┌────────
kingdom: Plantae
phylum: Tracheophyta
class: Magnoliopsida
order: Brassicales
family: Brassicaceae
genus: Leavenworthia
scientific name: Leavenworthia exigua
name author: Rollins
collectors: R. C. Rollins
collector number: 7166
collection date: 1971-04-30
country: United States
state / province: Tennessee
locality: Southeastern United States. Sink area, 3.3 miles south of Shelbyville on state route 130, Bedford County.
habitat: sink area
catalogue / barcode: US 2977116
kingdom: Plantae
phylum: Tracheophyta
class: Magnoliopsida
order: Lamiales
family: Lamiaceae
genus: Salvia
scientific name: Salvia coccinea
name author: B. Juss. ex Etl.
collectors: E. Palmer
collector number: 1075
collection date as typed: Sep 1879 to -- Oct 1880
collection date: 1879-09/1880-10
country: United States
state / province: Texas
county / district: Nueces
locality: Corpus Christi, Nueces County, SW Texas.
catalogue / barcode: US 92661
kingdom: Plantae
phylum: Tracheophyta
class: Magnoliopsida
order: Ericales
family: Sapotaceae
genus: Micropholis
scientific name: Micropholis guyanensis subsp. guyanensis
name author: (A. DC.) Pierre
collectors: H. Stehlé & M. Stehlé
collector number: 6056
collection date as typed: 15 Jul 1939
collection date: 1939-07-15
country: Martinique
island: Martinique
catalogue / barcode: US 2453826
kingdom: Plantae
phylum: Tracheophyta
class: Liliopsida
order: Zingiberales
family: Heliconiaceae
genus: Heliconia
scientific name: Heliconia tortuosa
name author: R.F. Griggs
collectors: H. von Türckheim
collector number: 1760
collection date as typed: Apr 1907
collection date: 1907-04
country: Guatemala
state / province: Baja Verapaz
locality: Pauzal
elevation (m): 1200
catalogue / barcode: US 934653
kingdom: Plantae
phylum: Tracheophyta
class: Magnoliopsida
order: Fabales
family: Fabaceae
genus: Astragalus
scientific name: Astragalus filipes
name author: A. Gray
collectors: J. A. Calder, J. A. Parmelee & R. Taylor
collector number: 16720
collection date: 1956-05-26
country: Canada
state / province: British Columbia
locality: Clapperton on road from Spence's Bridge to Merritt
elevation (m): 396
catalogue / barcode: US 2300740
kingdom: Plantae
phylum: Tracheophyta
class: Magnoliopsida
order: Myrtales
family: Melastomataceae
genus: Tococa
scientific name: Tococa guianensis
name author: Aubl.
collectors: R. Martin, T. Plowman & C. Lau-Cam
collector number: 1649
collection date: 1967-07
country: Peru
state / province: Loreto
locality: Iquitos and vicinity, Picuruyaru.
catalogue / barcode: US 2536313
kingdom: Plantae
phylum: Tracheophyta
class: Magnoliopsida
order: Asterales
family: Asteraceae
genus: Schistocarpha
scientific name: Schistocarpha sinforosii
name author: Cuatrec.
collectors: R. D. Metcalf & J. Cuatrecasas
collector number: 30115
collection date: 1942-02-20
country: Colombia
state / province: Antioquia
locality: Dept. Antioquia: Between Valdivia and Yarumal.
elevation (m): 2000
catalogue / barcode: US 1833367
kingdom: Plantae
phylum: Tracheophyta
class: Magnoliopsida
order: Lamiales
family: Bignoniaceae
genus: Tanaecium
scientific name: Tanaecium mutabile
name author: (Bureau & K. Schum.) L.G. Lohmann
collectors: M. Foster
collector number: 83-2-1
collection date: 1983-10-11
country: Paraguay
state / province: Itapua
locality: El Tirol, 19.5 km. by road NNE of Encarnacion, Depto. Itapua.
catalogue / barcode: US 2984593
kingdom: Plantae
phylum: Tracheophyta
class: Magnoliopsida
└────────
Write out every line of the records above again, without changing anything.

kingdom: Plantae
phylum: Tracheophyta
class: Magnoliopsida
order: Brassicales
family: Brassicaceae
genus: Leavenworthia
scientific name: Leavenworthia exigua
name author: Rollins
collectors: R. C. Rollins
collector number: 7166
collection date: 1971-04-30
country: United States
state / province: Tennessee
locality: Southeastern United States. Sink area, 3.3 miles south of Shelbyville on state route 130, Bedford County.
habitat: sink area
catalogue / barcode: US 2977116
kingdom: Plantae
phylum: Tracheophyta
class: Magnoliopsida
order: Lamiales
family: Lamiaceae
genus: Salvia
scientific name: Salvia coccinea
name author: B. Juss. ex Etl.
collectors: E. Palmer
collector number: 1075
collection date as typed: Sep 1879 to -- Oct 1880
collection date: 1879-09/1880-10
country: United States
state / province: Texas
county / district: Nueces
locality: Corpus Christi, Nueces County, SW Texas.
catalogue / barcode: US 92661
kingdom: Plantae
phylum: Tracheophyta
class: Magnoliopsida
order: Ericales
family: Sapotaceae
genus: Micropholis
scientific name: Micropholis guyanensis subsp. guyanensis
name author: (A. DC.) Pierre
collectors: H. Stehlé & M. Stehlé
collector number: 6056
collection date as typed: 15 Jul 1939
collection date: 1939-07-15
country: Martinique
island: Martinique
catalogue / barcode: US 2453826
kingdom: Plantae
phylum: Tracheophyta
class: Liliopsida
order: Zingiberales
family: Heliconiaceae
genus: Heliconia
scientific name: Heliconia tortuosa
name author: R.F. Griggs
collectors: H. von Türckheim
collector number: 1760
collection date as typed: Apr 1907
collection date: 1907-04
country: Guatemala
state / province: Baja Verapaz
locality: Pauzal
elevation (m): 1200
catalogue / barcode: US 934653
kingdom: Plantae
phylum: Tracheophyta
class: Magnoliopsida
order: Fabales
family: Fabaceae
genus: Astragalus
scientific name: Astragalus filipes
name author: A. Gray
collectors: J. A. Calder, J. A. Parmelee & R. Taylor
collector number: 16720
collection date: 1956-05-26
country: Canada
state / province: British Columbia
locality: Clapperton on road from Spence's Bridge to Merritt
elevation (m): 396
catalogue / barcode: US 2300740
kingdom: Plantae
phylum: Tracheophyta
class: Magnoliopsida
order: Myrtales
family: Melastomataceae
genus: Tococa
scientific name: Tococa guianensis
name author: Aubl.
collectors: R. Martin, T. Plowman & C. Lau-Cam
collector number: 1649
collection date: 1967-07
country: Peru
state / province: Loreto
locality: Iquitos and vicinity, Picuruyaru.
catalogue / barcode: US 2536313
kingdom: Plantae
phylum: Tracheophyta
class: Magnoliopsida
order: Asterales
family: Asteraceae
genus: Schistocarpha
scientific name: Schistocarpha sinforosii
name author: Cuatrec.
collectors: R. D. Metcalf & J. Cuatrecasas
collector number: 30115
collection date: 1942-02-20
country: Colombia
state / province: Antioquia
locality: Dept. Antioquia: Between Valdivia and Yarumal.
elevation (m): 2000
catalogue / barcode: US 1833367
kingdom: Plantae
phylum: Tracheophyta
class: Magnoliopsida
order: Lamiales
family: Bignoniaceae
genus: Tanaecium
scientific name: Tanaecium mutabile
name author: (Bureau & K. Schum.) L.G. Lohmann
collectors: M. Foster
collector number: 83-2-1
collection date: 1983-10-11
country: Paraguay
state / province: Itapua
locality: El Tirol, 19.5 km. by road NNE of Encarnacion, Depto. Itapua.
catalogue / barcode: US 2984593
kingdom: Plantae
phylum: Tracheophyta
class: Magnoliopsida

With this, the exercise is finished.